Japan's Justice Ministry has found 759 cases of foreign technical interns fleeing their work due to being mistreated by their employers while on a state-backed program, according to a survey released Friday.

In this Nov. 28, 2018, file photo, lawyer Shoichi Ibusuki, center, speaks during a press conference in Tokyo, on the problems in Japan's technical intern program, with Eng Pisey, right, Cambodian technical trainee and Huang Shihu, left, Chinese technical trainee in Tokyo. (File photo: AP/Eugene Hoshiko)

The survey of 5,218 foreign trainees on the state-sponsored technical internship program who absconded from work, also revealed that in the six years from 2012, 171 interns had died from accidents and suicide.

The technical intern training program, supervised by the Justice Ministry, was introduced in 1993 to purportedly help developing countries increase their base of skilled workers.

The program, however, following numerous cases of trainees working outside their specific remits and being paid illegally low wages, has been called into question for its easy exploitation by firms who merely use the foreign trainees as cheap workers amid Japan's current labor crunch.

The actual number of foreign trainees who have gone missing from work is far higher than the 5,218 people surveyed by the Justice Ministry, as this number relates only to those who have been interviewed by immigration officers after being tracked down by local authorities between January 2017 and September 2018.

In 2018 alone, 9,052 foreign trainees were reported missing, with the figure believed by government officials to be on the rise.

The survey showed that there were 328,360 foreign trainees here on the state-backed internship program as of late December 2018.

Of the 4,280 employers of the foreign trainees who were probed, 383 of them were unreachable.
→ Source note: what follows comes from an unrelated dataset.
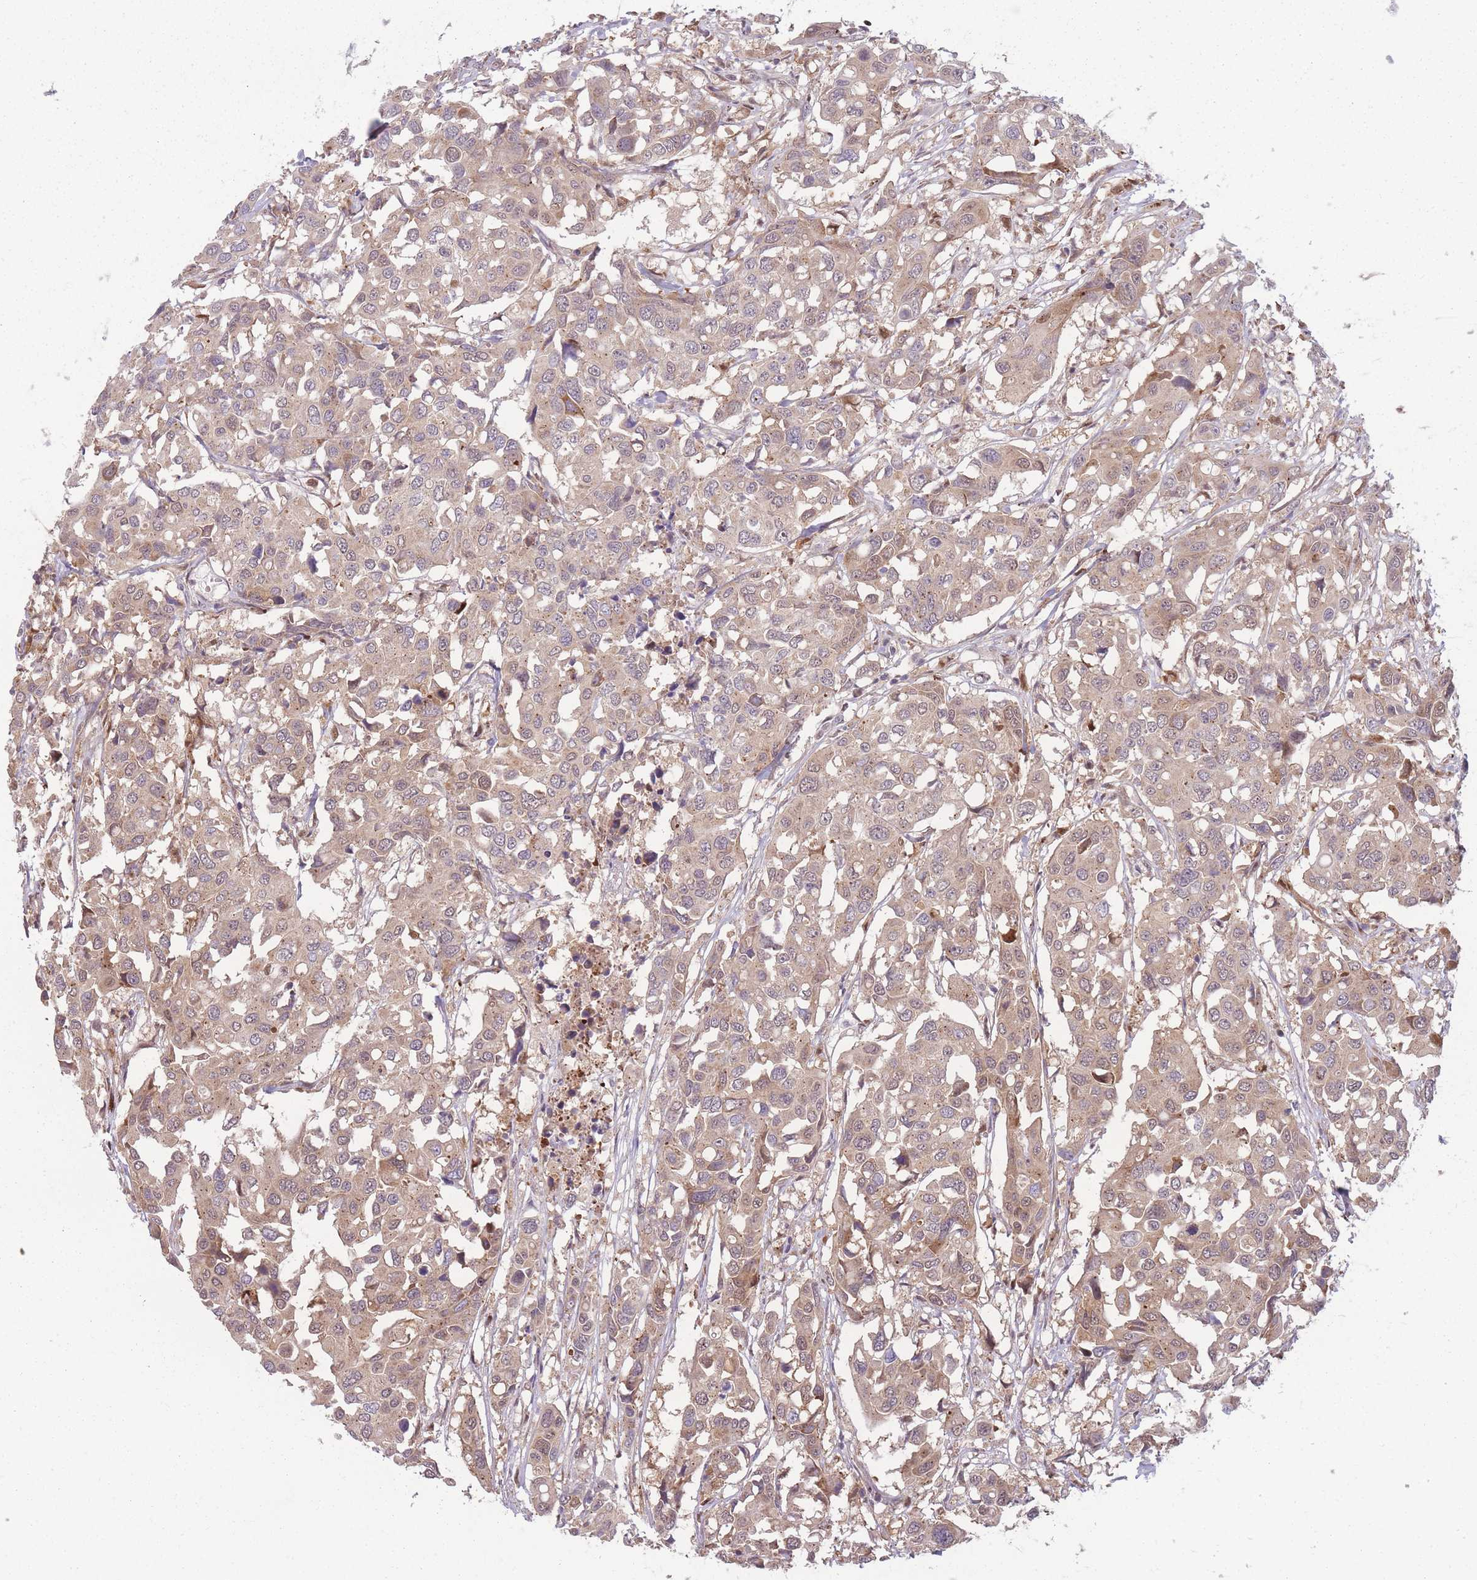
{"staining": {"intensity": "weak", "quantity": "25%-75%", "location": "cytoplasmic/membranous,nuclear"}, "tissue": "colorectal cancer", "cell_type": "Tumor cells", "image_type": "cancer", "snomed": [{"axis": "morphology", "description": "Adenocarcinoma, NOS"}, {"axis": "topography", "description": "Colon"}], "caption": "High-power microscopy captured an IHC image of colorectal adenocarcinoma, revealing weak cytoplasmic/membranous and nuclear positivity in about 25%-75% of tumor cells. (brown staining indicates protein expression, while blue staining denotes nuclei).", "gene": "LGALS9", "patient": {"sex": "male", "age": 77}}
Some of them, according to the survey, refused to cooperate with government officials on the issue.

Along with Japan's Justice Minister Takashi Yamashita, who said Friday the government will "make efforts to operate the internship program appropriately," the ministry has admitted its failure to effectively respond to the suffering of the trainees.

It said it would enhance its support and protection of the oversees trainees and pledged to better supervise their employers.

The damning statistics pertaining to the mistreatment of foreign interns here come as Japan will start accepting more blue-collar workers from April this year.

This follows the successful passage of new legislation aimed at solidifying Japan's labor force that is steadily being hollowed out by a rapidly aging and shrinking population.

The new visa system in Japan, in addition, has been set up to attract more blue-collar workers to work in sectors here such as construction, farming and nursing care, to help deal with Japan's demographic crisis and the increasingly negative impact it is having on the economy.